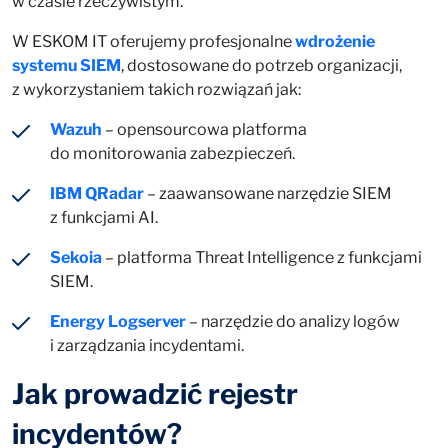
w czasie rzeczywistym.
W ESKOM IT oferujemy profesjonalne
wdrożenie
systemu SIEM
, dostosowane do potrzeb organizacji,
z wykorzystaniem takich rozwiązań jak:
Wazuh
– opensourcowa platforma
do monitorowania zabezpieczeń.
IBM QRadar
– zaawansowane narzędzie SIEM
z funkcjami AI.
Sekoia
– platforma Threat Intelligence z funkcjami
SIEM.
Energy Logserver
– narzędzie do analizy logów
i zarządzania incydentami.
Jak prowadzić rejestr
incydentów?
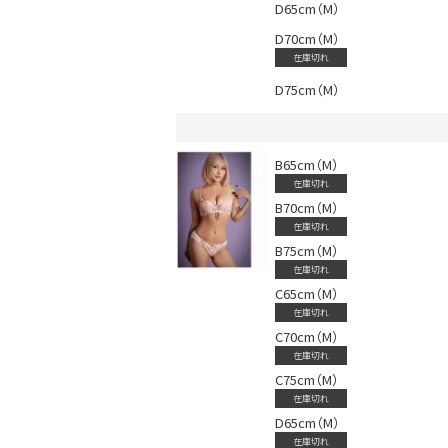
D65cm（M）
D70cm（M）
在庫切れ
D75cm（M）
会員登録でいつでもお得に
B65cm（M）
在庫切れ
B70cm（M）
在庫切れ
B75cm（M）
在庫切れ
C65cm（M）
在庫切れ
C70cm（M）
在庫切れ
C75cm（M）
在庫切れ
D65cm（M）
在庫切れ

- YOUR ASSIGNMENT
Above are the entries; copy out every line among them that contains the word "SIEM".

- THE ANSWER
systemu SIEM
– zaawansowane narzędzie SIEM
SIEM.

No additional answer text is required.